Segment Start: Data under study
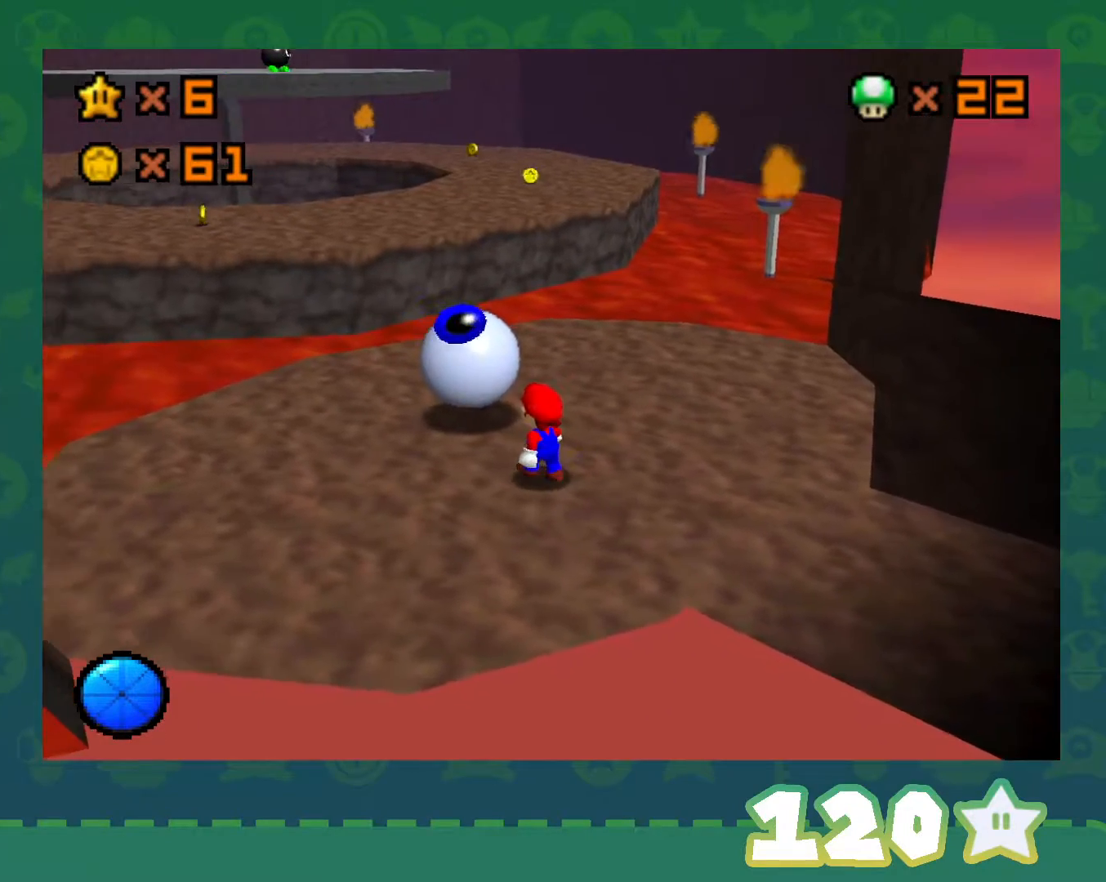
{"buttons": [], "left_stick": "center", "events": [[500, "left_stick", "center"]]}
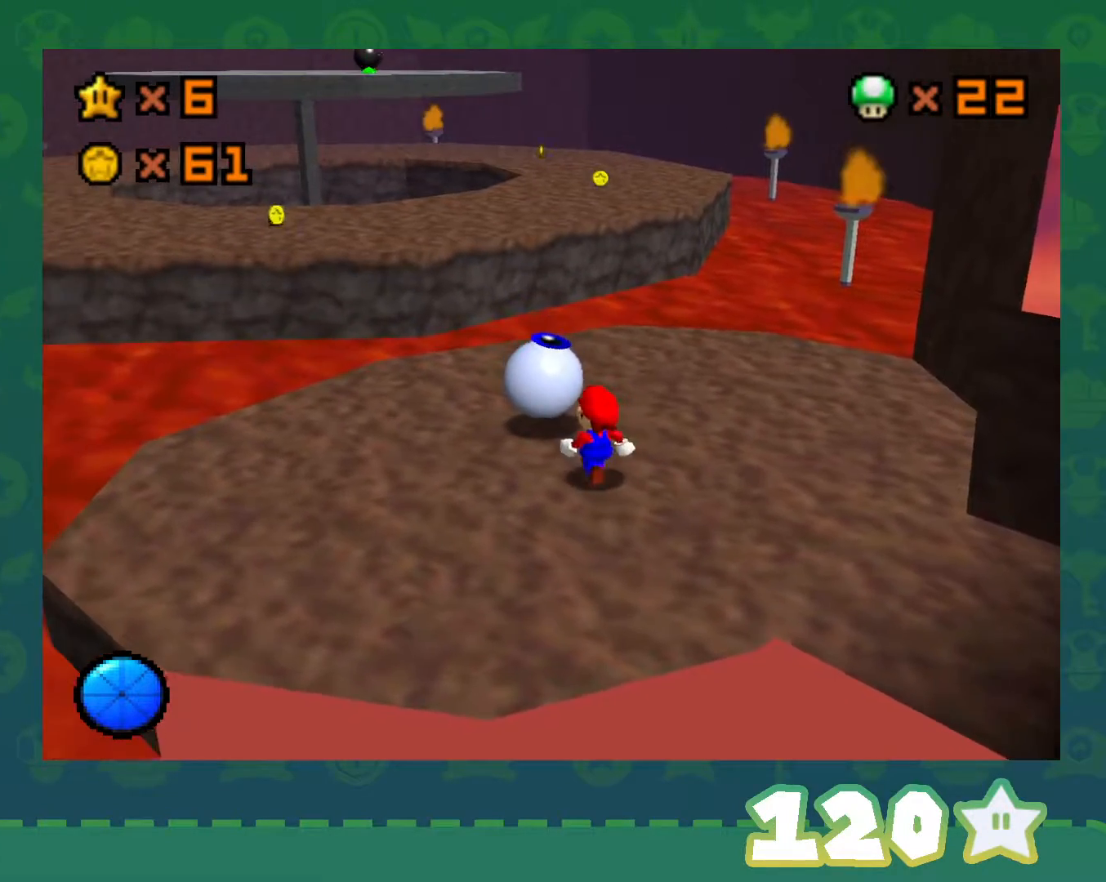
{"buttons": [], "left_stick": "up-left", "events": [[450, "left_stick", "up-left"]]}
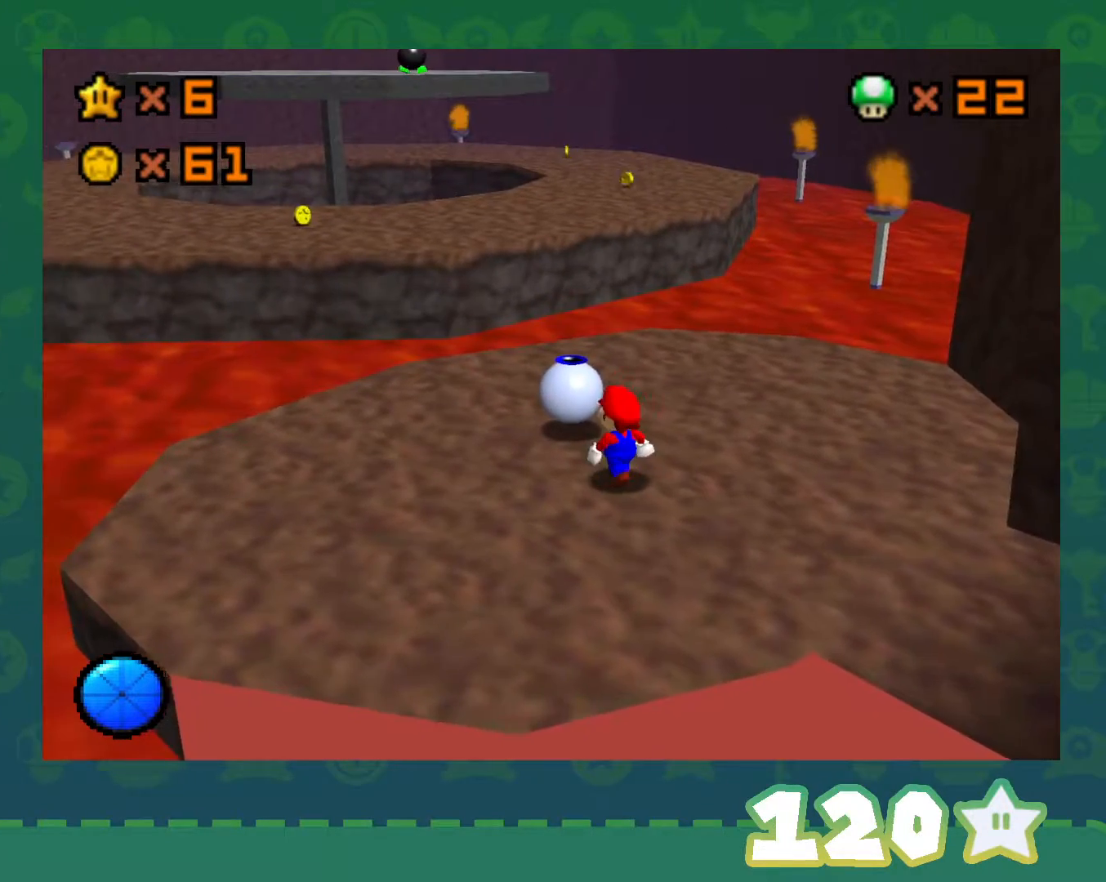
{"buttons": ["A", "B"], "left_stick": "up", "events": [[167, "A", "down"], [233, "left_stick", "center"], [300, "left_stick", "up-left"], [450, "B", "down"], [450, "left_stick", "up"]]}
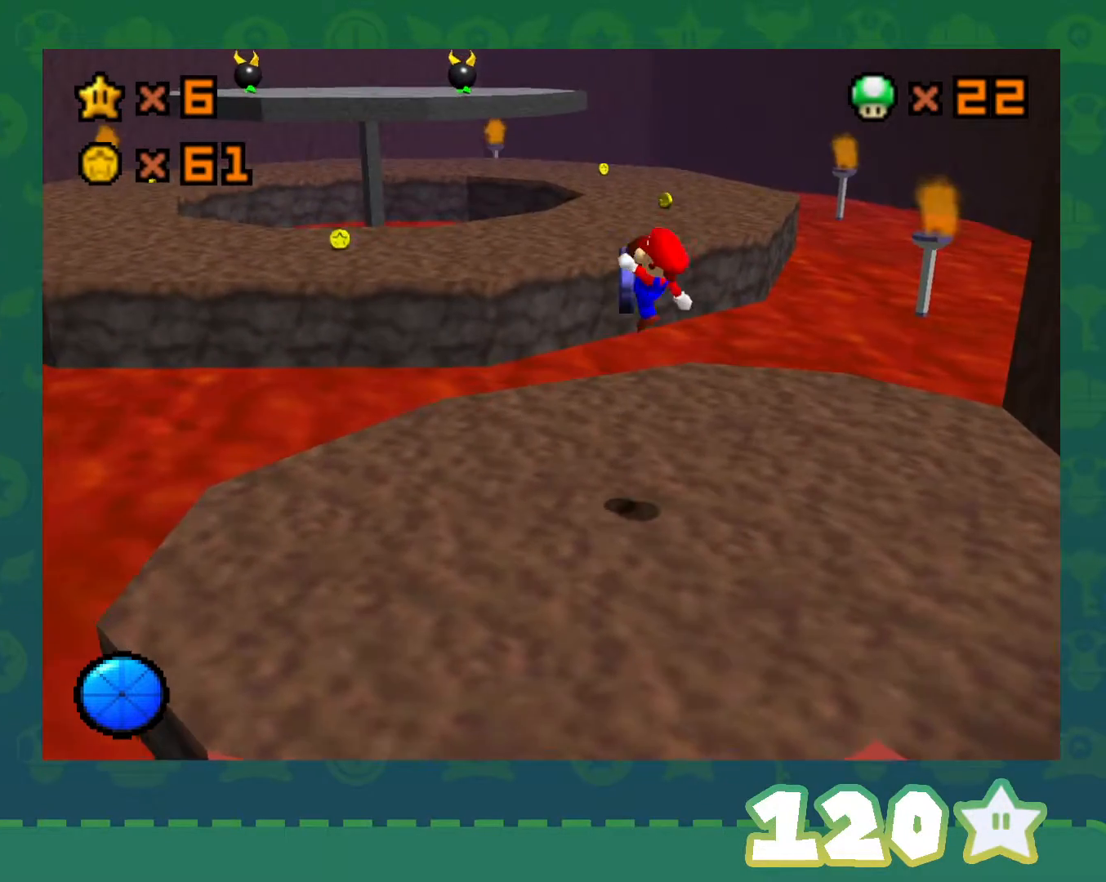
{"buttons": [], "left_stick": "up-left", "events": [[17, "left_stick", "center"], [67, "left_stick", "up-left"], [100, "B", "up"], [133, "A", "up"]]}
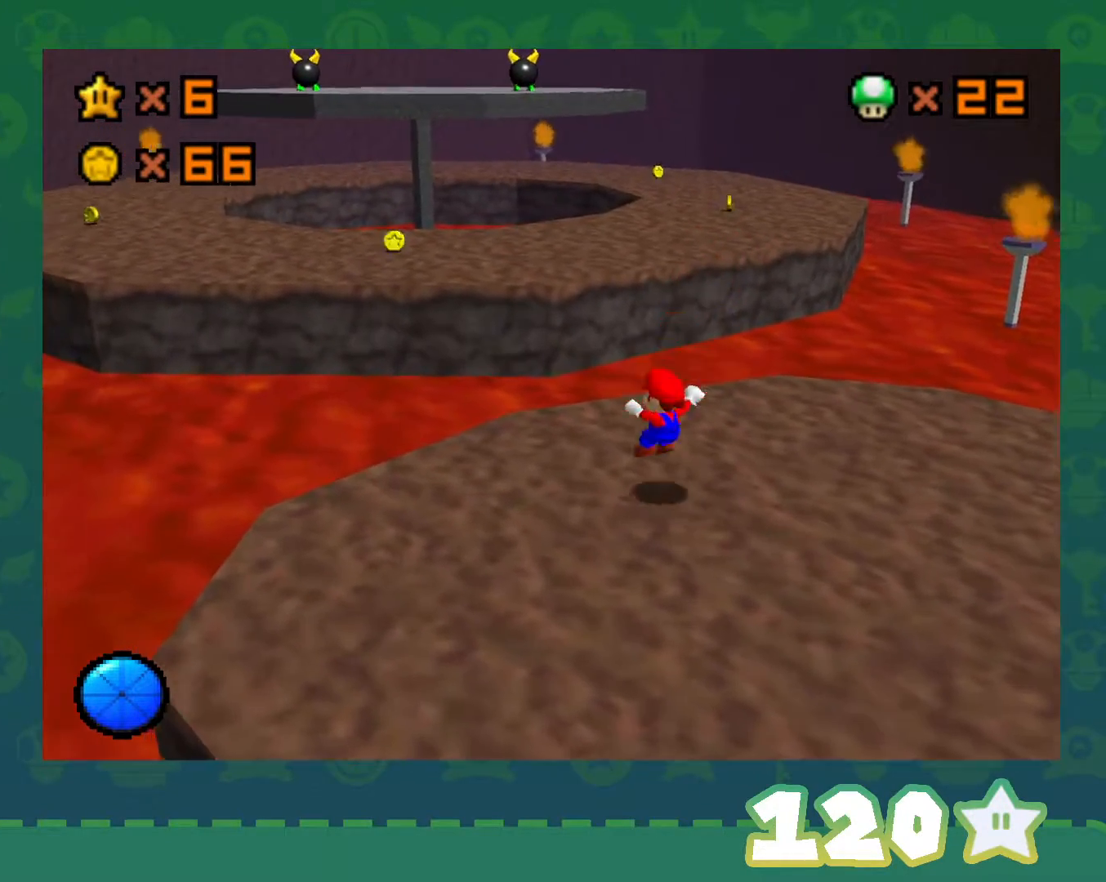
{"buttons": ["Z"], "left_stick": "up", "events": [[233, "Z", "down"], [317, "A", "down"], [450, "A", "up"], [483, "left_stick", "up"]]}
Segment End: Data under study
Throughout the data above, count the lines in which the word "down" occurs; supply the number alone.

Output of the exercise:
2